Sebagai seorang Pengacara/Advokat yang profesional di
bidang hukum, sudah seharusnya menguasai lawyer skills, yang selalu berhubungan
dengan bidang tugasnya. Misalnya, memberikan advice, membuat surat kuasa,
membuat pledoi, membuat memori banding, memory kasasi, dan surat-surat penting
lainya dalam perkara keperdataan. Biasanya PH dengan cermat dan teliti memperhatikan
fakta dipersidangan dan mengajukan pertanyaan yang mengkin akan menguntungkan
terdakwa. Ia tidak akan mengajukan sesuatunya jika hal tersebut merugikan
terdakwa. Itulah sebabnya PH selalu berusaha, ke arah unsur subjektif yaitu
terdakwa tidak bersalah dengan mengutarakan hal-hal yang memungkinkan terdakwa
dapat dianggap tidak dapat dipertanggung jawabkan.
Pledoi itu sendiri berupa berupa bantahan atas dakwaan PU.

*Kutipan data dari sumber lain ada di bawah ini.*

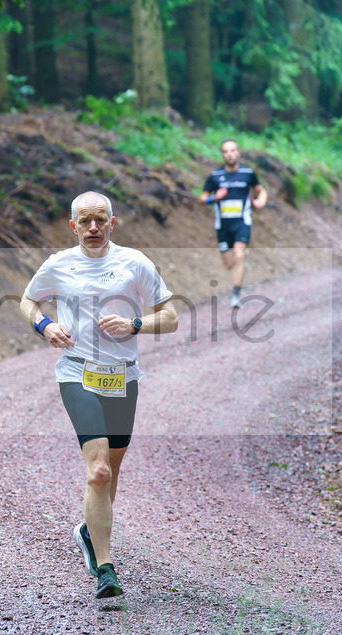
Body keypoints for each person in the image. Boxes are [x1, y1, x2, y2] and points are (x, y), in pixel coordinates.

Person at [19, 190, 178, 599]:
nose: (93, 228)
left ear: (113, 222)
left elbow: (171, 317)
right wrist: (44, 326)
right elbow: (28, 301)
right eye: (85, 221)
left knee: (111, 475)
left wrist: (135, 324)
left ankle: (88, 532)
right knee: (99, 472)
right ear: (73, 225)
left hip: (122, 377)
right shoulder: (58, 265)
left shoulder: (135, 262)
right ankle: (106, 569)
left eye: (100, 220)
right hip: (77, 373)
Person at [200, 139, 268, 309]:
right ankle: (240, 264)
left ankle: (235, 295)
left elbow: (261, 190)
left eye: (232, 150)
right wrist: (214, 198)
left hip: (242, 223)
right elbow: (203, 197)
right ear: (222, 154)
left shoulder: (248, 173)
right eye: (225, 151)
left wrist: (261, 201)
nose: (229, 154)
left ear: (238, 152)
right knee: (228, 263)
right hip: (222, 226)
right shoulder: (215, 176)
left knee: (239, 256)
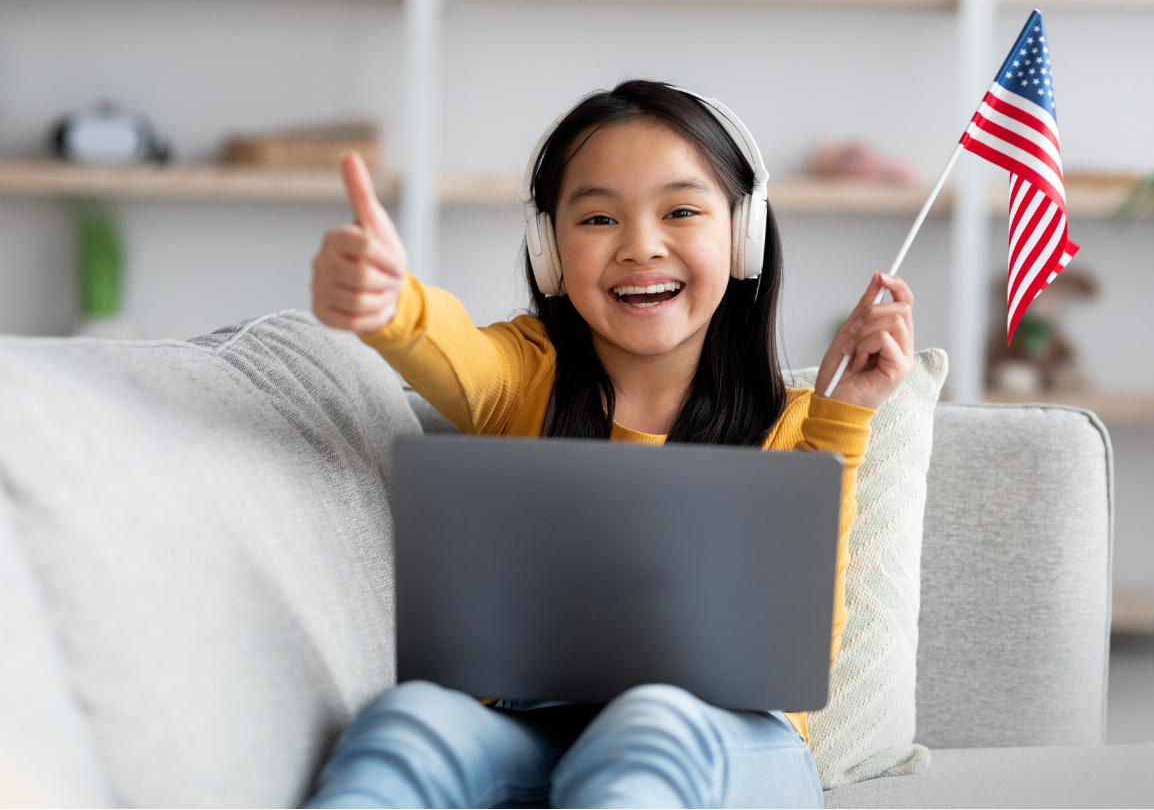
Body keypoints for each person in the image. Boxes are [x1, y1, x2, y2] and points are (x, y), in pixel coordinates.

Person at [307, 80, 915, 809]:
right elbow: (448, 346)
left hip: (723, 741)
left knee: (647, 721)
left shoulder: (797, 424)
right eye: (598, 217)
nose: (641, 246)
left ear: (744, 234)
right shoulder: (523, 374)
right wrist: (389, 303)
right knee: (410, 722)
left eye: (682, 211)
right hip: (539, 732)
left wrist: (842, 418)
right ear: (549, 250)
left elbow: (799, 656)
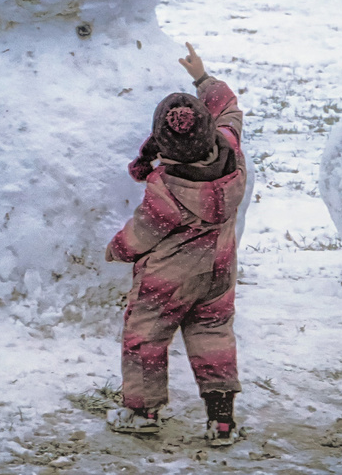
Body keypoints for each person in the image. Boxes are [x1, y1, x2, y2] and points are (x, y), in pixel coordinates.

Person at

Kalau PU misalnya, mengatakan bahwa terdakwa A telah melakukan perbuatan
penipuan. Tetapi terdakwa A atau PH mengajukan bantahan dengan mengatakan,
bahwa A tidak benar melakukan perbuatan pidana penipuan. Sekadar analogi, kalau
PU mengatakan bahwa telapak tangan si A itu kotor,tetapi pembela mengatakan
bahwa telapak tangan si A itu bersih, tidak kotor. Dan, alasan tidak kotor itu
harus dibuktikan dan harus ditunjukkan argumentasinya. Dalam membuat bantahan
atau pembelaan, terdakwa atau pembela, tentulah bukan sekadar membantah atau
sekadar “debat kusir” belaka. Namun,
bantahan atau pembelaan itu haruslah berdasarkan bukti-bukti, baik berupa
keterangan saksi, keterangan ahli, maupun bukti tertulis lainnya. Selain
berdasarkan bukti-bukti yang terungkap dalam persidangan, pembelaan juga harus
berisi pandangan atau tinjauan hukum dari seorang pembela terhadap perkara atau
kasusnya tersebut.
Denga kata lain, PH setelah mengutarakan terdakwa tidak
dapat dipertanggungjawabkan, seklanjutnya akan menyoroti unsur subjektif yaitu
unsur dolus. Hal ini berkenaan dengan motto :
“Tidak ada hukuman kalau tidak ada kesalahan”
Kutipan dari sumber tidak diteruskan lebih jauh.